Grazie ad alcuni allevatori custodi tenaci, tra cui anche il cittadino illasiano Cesare Ramponi, la razza si è salvata, e da qualche anno è stato possibile progettare il suo rilancio.

Nel 2012 è stata fondata l’Associazione per la promozione e la tutela della pecora Brogna, un sodalizio di filiera che aggrega allevatori, tecnici, trasformatori, ristoratori e consumatori, con lo scopo di salvaguardare la pecora Brogna e promuovere i prodotti da essa derivanti, così da sviluppare un circuito economico virtuoso, che permetta di rendere economicamente sostenibile l’allevamento di questo ovino, consapevoli che solo questo potrà salvare dall’estinzione una pecora locale di triplice attitudine.

Sono state attivate iniziative di valorizzazione e promozione dei prodotti ottenuti da questo prezioso animale, al fine di raggiungere attraverso la ristorazione cittadina e montana, il consumatore, eliminando ogni intermediazione. Questo ha permesso agli allevatori di ottenere un giusto compenso, quindi la sopravvivenza e rivitalizzazione di piccole aziende di montagna, il presidio e la cura armoniosa del territorio, il mantenimento di attività tradizionali non impattanti, il recupero del ruolo primigeno della zootecnia di montagna, custode dell’ambiente e creatrice del paesaggio lessinico.

La lana da rifiuto speciale che doveva essere smaltito con onerosi costi per l’allevatore è diventata fonte di reddito, portando alla nascita di una filiera che tante soddisfazioni sta dando.

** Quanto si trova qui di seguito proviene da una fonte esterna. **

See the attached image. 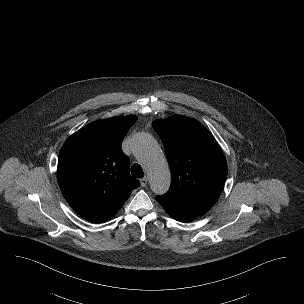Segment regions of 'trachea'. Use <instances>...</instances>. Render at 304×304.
<instances>
[{
    "instance_id": "3493384b",
    "label": "trachea",
    "mask_w": 304,
    "mask_h": 304,
    "mask_svg": "<svg viewBox=\"0 0 304 304\" xmlns=\"http://www.w3.org/2000/svg\"><path fill=\"white\" fill-rule=\"evenodd\" d=\"M131 174L136 178H143L144 176L142 167L137 163L132 165Z\"/></svg>"
}]
</instances>
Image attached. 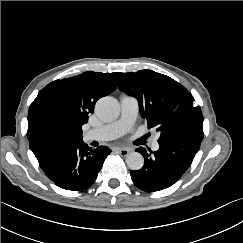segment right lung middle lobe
<instances>
[{"label": "right lung middle lobe", "instance_id": "dd1d6c3e", "mask_svg": "<svg viewBox=\"0 0 243 243\" xmlns=\"http://www.w3.org/2000/svg\"><path fill=\"white\" fill-rule=\"evenodd\" d=\"M49 127L53 133L64 135L66 124L62 119L58 117H52L50 119Z\"/></svg>", "mask_w": 243, "mask_h": 243}]
</instances>
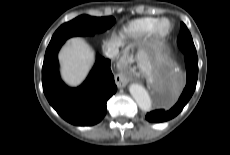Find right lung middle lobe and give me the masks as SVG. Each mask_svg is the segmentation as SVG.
Returning <instances> with one entry per match:
<instances>
[{
	"label": "right lung middle lobe",
	"instance_id": "1",
	"mask_svg": "<svg viewBox=\"0 0 230 155\" xmlns=\"http://www.w3.org/2000/svg\"><path fill=\"white\" fill-rule=\"evenodd\" d=\"M115 22L114 17H91L81 15L77 18L61 25L54 35L48 46L65 42L72 36H87L103 32L109 29Z\"/></svg>",
	"mask_w": 230,
	"mask_h": 155
}]
</instances>
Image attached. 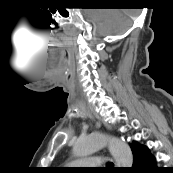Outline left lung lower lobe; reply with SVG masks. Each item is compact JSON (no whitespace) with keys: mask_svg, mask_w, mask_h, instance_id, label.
Segmentation results:
<instances>
[{"mask_svg":"<svg viewBox=\"0 0 173 173\" xmlns=\"http://www.w3.org/2000/svg\"><path fill=\"white\" fill-rule=\"evenodd\" d=\"M133 153V167L125 173H153L156 169V160L151 155L147 146L133 142L131 145Z\"/></svg>","mask_w":173,"mask_h":173,"instance_id":"left-lung-lower-lobe-1","label":"left lung lower lobe"}]
</instances>
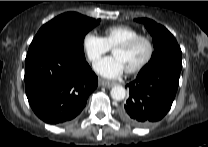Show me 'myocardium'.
<instances>
[{"mask_svg":"<svg viewBox=\"0 0 208 147\" xmlns=\"http://www.w3.org/2000/svg\"><path fill=\"white\" fill-rule=\"evenodd\" d=\"M140 41H144V42L147 43V45H148V54L145 57V59L141 63H139L137 66L126 70V72L129 73V74H134V73L140 72L152 61V59L154 57V54H155V45H154L153 40L149 36L139 34V35H137V36H135L131 39H128V40L118 44L114 48V49H117V48H119V49H130Z\"/></svg>","mask_w":208,"mask_h":147,"instance_id":"myocardium-1","label":"myocardium"}]
</instances>
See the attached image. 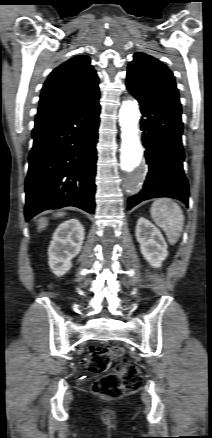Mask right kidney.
<instances>
[{"label":"right kidney","mask_w":212,"mask_h":438,"mask_svg":"<svg viewBox=\"0 0 212 438\" xmlns=\"http://www.w3.org/2000/svg\"><path fill=\"white\" fill-rule=\"evenodd\" d=\"M84 235V227L77 219L61 223L55 230L48 249V263L56 276L64 275L71 268V260L79 254Z\"/></svg>","instance_id":"obj_1"}]
</instances>
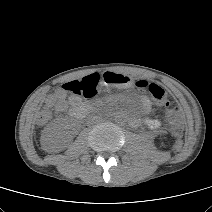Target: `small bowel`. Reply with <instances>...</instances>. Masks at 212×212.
<instances>
[{
    "mask_svg": "<svg viewBox=\"0 0 212 212\" xmlns=\"http://www.w3.org/2000/svg\"><path fill=\"white\" fill-rule=\"evenodd\" d=\"M81 100L79 97L70 96L68 98L65 97L64 94L56 93L54 95L49 96L46 99V105L50 108H55L57 112H62L66 110L69 106L73 107L77 104H80ZM144 111L148 112L150 109V104L148 101H144L143 103ZM146 123L151 128H156L159 126V121L156 119H147Z\"/></svg>",
    "mask_w": 212,
    "mask_h": 212,
    "instance_id": "small-bowel-1",
    "label": "small bowel"
}]
</instances>
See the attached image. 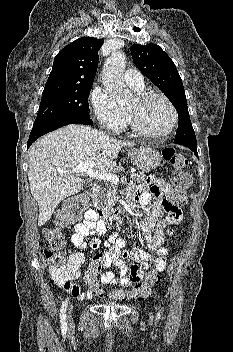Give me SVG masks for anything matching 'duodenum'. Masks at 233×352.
<instances>
[{
    "label": "duodenum",
    "mask_w": 233,
    "mask_h": 352,
    "mask_svg": "<svg viewBox=\"0 0 233 352\" xmlns=\"http://www.w3.org/2000/svg\"><path fill=\"white\" fill-rule=\"evenodd\" d=\"M98 191H99V186L96 184L93 185L89 190V196L93 199L97 195ZM95 213L99 222L102 223L103 225H107L123 217L124 209L119 207L113 208L110 210H104V209L98 208L95 211Z\"/></svg>",
    "instance_id": "1"
}]
</instances>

La lana di pecora Brogna, già particolarmente rinomata nel medioevo, è la migliore lana di razze autoctone italiane non merinizzate, apprezzata per la sua finezza, per la sua lunghezza e per la sua elasticità, caratteristiche che la rendono idonea alla filatura.

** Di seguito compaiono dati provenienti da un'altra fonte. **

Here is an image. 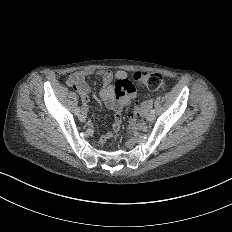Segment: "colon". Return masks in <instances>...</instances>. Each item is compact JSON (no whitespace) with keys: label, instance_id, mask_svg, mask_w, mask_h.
Listing matches in <instances>:
<instances>
[{"label":"colon","instance_id":"colon-1","mask_svg":"<svg viewBox=\"0 0 232 232\" xmlns=\"http://www.w3.org/2000/svg\"><path fill=\"white\" fill-rule=\"evenodd\" d=\"M138 80H148L143 81V86H149V91L152 92V97H165L169 95L170 91L168 89L167 82L160 76V71H147V75H138ZM131 126L135 130H142L146 126V119L142 115H135L131 119Z\"/></svg>","mask_w":232,"mask_h":232}]
</instances>
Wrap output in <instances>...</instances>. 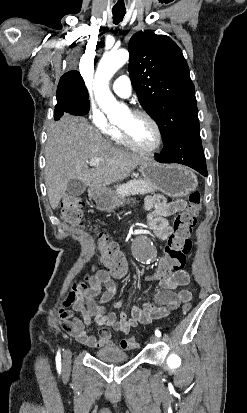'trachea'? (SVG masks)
Masks as SVG:
<instances>
[{"instance_id": "1", "label": "trachea", "mask_w": 247, "mask_h": 413, "mask_svg": "<svg viewBox=\"0 0 247 413\" xmlns=\"http://www.w3.org/2000/svg\"><path fill=\"white\" fill-rule=\"evenodd\" d=\"M126 11H113V21L114 23H120L125 16Z\"/></svg>"}]
</instances>
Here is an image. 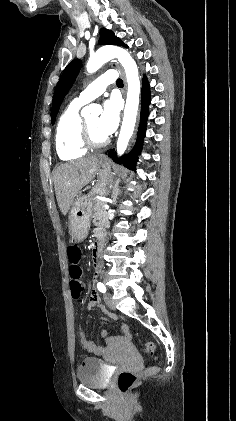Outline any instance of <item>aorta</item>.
<instances>
[{"label": "aorta", "mask_w": 236, "mask_h": 421, "mask_svg": "<svg viewBox=\"0 0 236 421\" xmlns=\"http://www.w3.org/2000/svg\"><path fill=\"white\" fill-rule=\"evenodd\" d=\"M111 58H118L119 62H121L125 70L128 84L124 116L120 134L117 140V152L118 154H123L133 134L136 122L137 110L139 106L140 78L138 66L134 58L130 56L129 52H127L125 48H120V46H112V44L101 46V48H98L94 54H90L86 68L88 72H96L98 68H101V66H103L105 62H108V60H111Z\"/></svg>", "instance_id": "1"}]
</instances>
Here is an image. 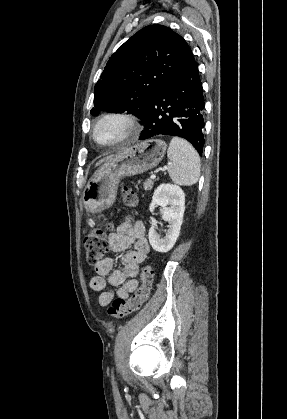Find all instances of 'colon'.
Returning a JSON list of instances; mask_svg holds the SVG:
<instances>
[{
  "label": "colon",
  "mask_w": 287,
  "mask_h": 419,
  "mask_svg": "<svg viewBox=\"0 0 287 419\" xmlns=\"http://www.w3.org/2000/svg\"><path fill=\"white\" fill-rule=\"evenodd\" d=\"M122 198L126 206L133 207L137 202L135 192L129 187H123ZM111 226L105 228H97L89 232L84 238V246L87 253L88 262L96 266L101 263L107 254L108 244L105 238L106 230H110ZM141 286L128 299L117 298L108 308V315L113 319H120L137 312L147 301L150 295L153 272L149 266L143 268L141 275Z\"/></svg>",
  "instance_id": "1"
}]
</instances>
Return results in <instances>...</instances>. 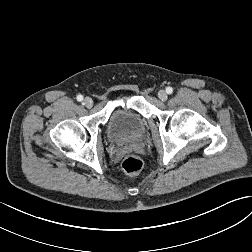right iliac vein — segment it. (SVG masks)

Grazie al “Progetto lana” è dal 2013, che l’Associazione riesce a raccogliere la fibra sucida degli allevatori associati per farla lavorare nelle aziende laniere pratesi e biellesi, e commercializzarla in tutta Italia ed in alcune nazioni europee.

La pecora Brogna non è particolarmente lattifera, ma il latte che produce è di elevata qualità, si producono gelati artigianali, formaggi e ricotte. I formaggi attualmente prodotti sono: Pastorin, realizzato al 100% con latte di pecora Brogna, Mistorin, ottenuto con il 30% di latte di pecora Brogna e il 70% di latte vaccino.

Infine grande soddisfazione abbiamo avuto dalla valorizzazione del prodotto carne. La carne di pecora Brogna, è caratterizzata da un gusto delicato che ben si distingue dal tipico sapore di ovino che contraddistingue, in genere, altre razze. Molto adatta ai palati moderni, non presenta, infatti, il tipico afrore montonino non sempre gradevole.

Grande soddisfazione abbiamo avuto nel vederla inserita in diverse iniziative del territorio, in particolare nei menù proposti in Lessinia Gourmet, progetto enogastronomico di promozione della ristorazione tipica della Lessinia, e nei menu di ristoranti di Verona, tenendo conto che fino a pochi anni fa non era conosciuta nè dai ristoratori della Lessinia, nè da quelli di Verona, che ai propri Clienti proponevano l’agnello d’Alpago (Presidio Slow Food) quando non l’agnello neozelandese.

La pecora Brogna è ora in vetrina tutti gli anni alla Fiera di Erbezzo, che alla tradizionale rassegna bovina del sabato affianca la domenica la “Festa della Pecora Brogna”, dove, oltre all’esposizione degli animali dei migliori allevamenti, è possibile vederne tutti i prodotti e negli stand gastronomici e della locale Pro Loco si possono anche assaporare.